Selon les accords d’Oslo de 1993, Israël doit assurer la conservation de ce site archéologique. Mais son entretien laisse à désirer et les Palestiniens n’ont pas le droit d’intervenir. Ils se sont donc attelés à la valorisation de leur bourg. À partir de 2005, une quarantaine d’entre eux, notamment des chômeurs et des étudiants, a été formée par l’ONG palestinienne Mosaic Center pour prendre part aux rénovations : certains ont assisté les archéologues, d’autres se sont vus confier la gestion d’une maison d’hôtes (il y en a désormais trois à Sébaste). Des femmes confectionnent par ailleurs les broderies, les confitures ou encore les savons vendus aux touristes : autant de compléments de revenus pour des familles souvent modestes.
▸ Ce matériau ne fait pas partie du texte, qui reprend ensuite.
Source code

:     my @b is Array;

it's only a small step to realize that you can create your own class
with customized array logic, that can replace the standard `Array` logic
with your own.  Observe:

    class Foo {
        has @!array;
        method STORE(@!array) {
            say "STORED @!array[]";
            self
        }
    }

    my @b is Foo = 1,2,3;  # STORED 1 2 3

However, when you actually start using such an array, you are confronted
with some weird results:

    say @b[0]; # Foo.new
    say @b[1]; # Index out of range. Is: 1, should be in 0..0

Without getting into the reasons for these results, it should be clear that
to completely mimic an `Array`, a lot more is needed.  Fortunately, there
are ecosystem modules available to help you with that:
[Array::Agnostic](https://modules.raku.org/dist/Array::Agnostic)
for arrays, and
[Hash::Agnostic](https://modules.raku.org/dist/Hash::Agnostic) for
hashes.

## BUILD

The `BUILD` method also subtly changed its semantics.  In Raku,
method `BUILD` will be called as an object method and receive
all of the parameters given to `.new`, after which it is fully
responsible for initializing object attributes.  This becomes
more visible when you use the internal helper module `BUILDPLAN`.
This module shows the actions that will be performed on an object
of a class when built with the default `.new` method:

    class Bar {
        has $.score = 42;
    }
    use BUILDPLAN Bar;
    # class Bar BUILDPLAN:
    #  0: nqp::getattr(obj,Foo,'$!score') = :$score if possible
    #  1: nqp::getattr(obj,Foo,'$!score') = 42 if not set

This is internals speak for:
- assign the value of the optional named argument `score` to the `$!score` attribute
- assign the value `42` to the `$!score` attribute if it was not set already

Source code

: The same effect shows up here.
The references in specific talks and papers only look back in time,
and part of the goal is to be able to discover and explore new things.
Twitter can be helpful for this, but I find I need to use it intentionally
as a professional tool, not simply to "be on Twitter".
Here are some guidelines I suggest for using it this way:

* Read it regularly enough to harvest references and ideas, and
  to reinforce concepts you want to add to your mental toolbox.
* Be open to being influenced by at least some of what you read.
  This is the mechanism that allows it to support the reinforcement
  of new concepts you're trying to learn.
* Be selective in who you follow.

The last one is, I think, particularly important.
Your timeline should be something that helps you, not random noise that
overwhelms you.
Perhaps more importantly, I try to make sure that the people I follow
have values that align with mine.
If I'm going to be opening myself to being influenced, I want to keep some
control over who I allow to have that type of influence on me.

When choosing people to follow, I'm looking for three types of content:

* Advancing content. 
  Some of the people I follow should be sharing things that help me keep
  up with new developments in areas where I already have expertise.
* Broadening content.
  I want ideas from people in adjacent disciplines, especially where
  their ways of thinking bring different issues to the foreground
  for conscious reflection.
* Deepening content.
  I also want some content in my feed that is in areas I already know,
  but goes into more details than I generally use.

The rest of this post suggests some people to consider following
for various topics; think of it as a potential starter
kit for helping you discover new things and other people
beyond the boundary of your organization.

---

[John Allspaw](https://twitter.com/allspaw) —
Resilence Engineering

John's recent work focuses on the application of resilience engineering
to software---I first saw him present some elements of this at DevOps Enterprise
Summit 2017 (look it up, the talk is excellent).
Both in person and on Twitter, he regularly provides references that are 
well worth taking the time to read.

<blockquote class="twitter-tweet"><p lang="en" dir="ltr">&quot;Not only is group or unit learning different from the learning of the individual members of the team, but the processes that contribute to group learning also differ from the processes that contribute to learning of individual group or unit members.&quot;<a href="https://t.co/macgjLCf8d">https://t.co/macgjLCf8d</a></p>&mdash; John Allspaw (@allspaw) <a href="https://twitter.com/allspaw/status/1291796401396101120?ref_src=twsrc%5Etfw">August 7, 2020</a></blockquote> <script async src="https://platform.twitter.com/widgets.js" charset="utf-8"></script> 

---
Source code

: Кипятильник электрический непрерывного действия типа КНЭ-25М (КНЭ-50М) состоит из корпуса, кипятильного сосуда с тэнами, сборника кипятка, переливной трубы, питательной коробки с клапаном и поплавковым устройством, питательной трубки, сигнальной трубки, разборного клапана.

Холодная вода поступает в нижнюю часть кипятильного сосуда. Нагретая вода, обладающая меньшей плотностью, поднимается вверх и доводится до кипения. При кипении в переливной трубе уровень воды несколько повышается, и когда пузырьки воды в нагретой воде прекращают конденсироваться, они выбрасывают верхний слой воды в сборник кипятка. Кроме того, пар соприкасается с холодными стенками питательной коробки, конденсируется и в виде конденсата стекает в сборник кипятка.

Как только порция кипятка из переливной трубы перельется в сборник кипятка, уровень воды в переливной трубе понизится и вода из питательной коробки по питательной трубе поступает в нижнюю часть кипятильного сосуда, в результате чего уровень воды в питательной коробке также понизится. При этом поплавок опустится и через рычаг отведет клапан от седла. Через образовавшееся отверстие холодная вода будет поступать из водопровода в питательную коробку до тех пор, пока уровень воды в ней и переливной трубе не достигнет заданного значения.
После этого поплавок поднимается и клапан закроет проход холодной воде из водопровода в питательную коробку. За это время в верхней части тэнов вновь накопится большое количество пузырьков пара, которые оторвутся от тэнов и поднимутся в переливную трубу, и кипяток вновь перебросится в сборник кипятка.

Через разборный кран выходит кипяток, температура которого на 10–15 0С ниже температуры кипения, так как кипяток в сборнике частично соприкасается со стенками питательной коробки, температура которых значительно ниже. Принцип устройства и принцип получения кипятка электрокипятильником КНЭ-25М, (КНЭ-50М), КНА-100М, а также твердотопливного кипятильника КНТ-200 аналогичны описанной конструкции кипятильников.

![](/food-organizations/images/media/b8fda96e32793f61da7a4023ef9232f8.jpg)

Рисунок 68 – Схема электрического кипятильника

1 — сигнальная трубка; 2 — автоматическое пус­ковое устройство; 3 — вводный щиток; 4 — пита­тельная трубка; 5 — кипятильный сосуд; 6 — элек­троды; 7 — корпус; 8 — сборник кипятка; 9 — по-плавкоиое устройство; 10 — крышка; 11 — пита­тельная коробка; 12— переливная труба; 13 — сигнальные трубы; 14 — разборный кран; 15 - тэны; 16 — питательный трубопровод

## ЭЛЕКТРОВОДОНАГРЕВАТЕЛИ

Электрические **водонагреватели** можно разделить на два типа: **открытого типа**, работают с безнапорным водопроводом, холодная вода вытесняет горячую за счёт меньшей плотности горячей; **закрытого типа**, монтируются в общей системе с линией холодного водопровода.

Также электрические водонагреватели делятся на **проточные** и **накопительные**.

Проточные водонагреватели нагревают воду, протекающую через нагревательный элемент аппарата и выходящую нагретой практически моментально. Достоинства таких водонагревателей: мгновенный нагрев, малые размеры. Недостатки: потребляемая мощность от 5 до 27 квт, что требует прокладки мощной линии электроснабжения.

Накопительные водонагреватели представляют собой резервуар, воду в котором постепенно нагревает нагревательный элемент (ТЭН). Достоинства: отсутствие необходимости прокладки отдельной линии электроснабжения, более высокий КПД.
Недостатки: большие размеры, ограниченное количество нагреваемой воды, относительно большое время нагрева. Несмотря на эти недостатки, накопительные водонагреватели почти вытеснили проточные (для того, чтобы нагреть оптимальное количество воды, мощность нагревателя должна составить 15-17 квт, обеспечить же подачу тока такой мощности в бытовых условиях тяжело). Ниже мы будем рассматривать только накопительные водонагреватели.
Sans nier les origines israélites de leur village, ces Palestiniens se réapproprient peu à peu un patrimoine dont ils avaient rarement conscience jusque-là. « Je ne savais même pas qui étaient les byzantins, ni les croisés », sourit Shadi Shair, 28 ans, aujourd’hui intarissable sur les dernières découvertes archéologiques à Sébaste.

Les fouilles se poursuivent

Car, parallèlement au timide développement du tourisme, les fouilles se poursuivent dans le bourg. L’archéologue palestinien Hani Nour Eddine et son collègue français Jean-Sylvain Caillou, qui les dirigent depuis 2013, aimeraient poursuivre l’excavation de la grandiose chapelle croisée découverte en 2008, mais pour cela, il faut des fonds…

En revanche, fouiller le tombeau attribué à Jean Baptiste (accessible par un simple escalier) ne semble pas une priorité : dès le IVe siècle, l’empereur Julien l’Apostat l’avait vidé de ses ossements. Plus qu’à des preuves tangibles de la présence du Baptiste ici, les spécialistes s’intéressent aux raisons d’un tel culte si loin du lieu de sa décapitation : pourquoi la Samarie ? « Peut-être parce que Jean Baptiste a baptisé ici de son vivant », avance Jean-Sylvain Caillou en s’appuyant sur l’Évangile (Jean 3, 23).

Côté israélien aussi, Sébaste semble connaître un regain d’intérêt : l’université de la colonie juive d’Ariel envisage de reprendre bientôt des fouilles sur le site archéologique situé en zone C. Et ce en dépit des conventions internationales qui proscrivent les recherches dans des zones sous occupation militaire, d’où leur arrêt en 1967.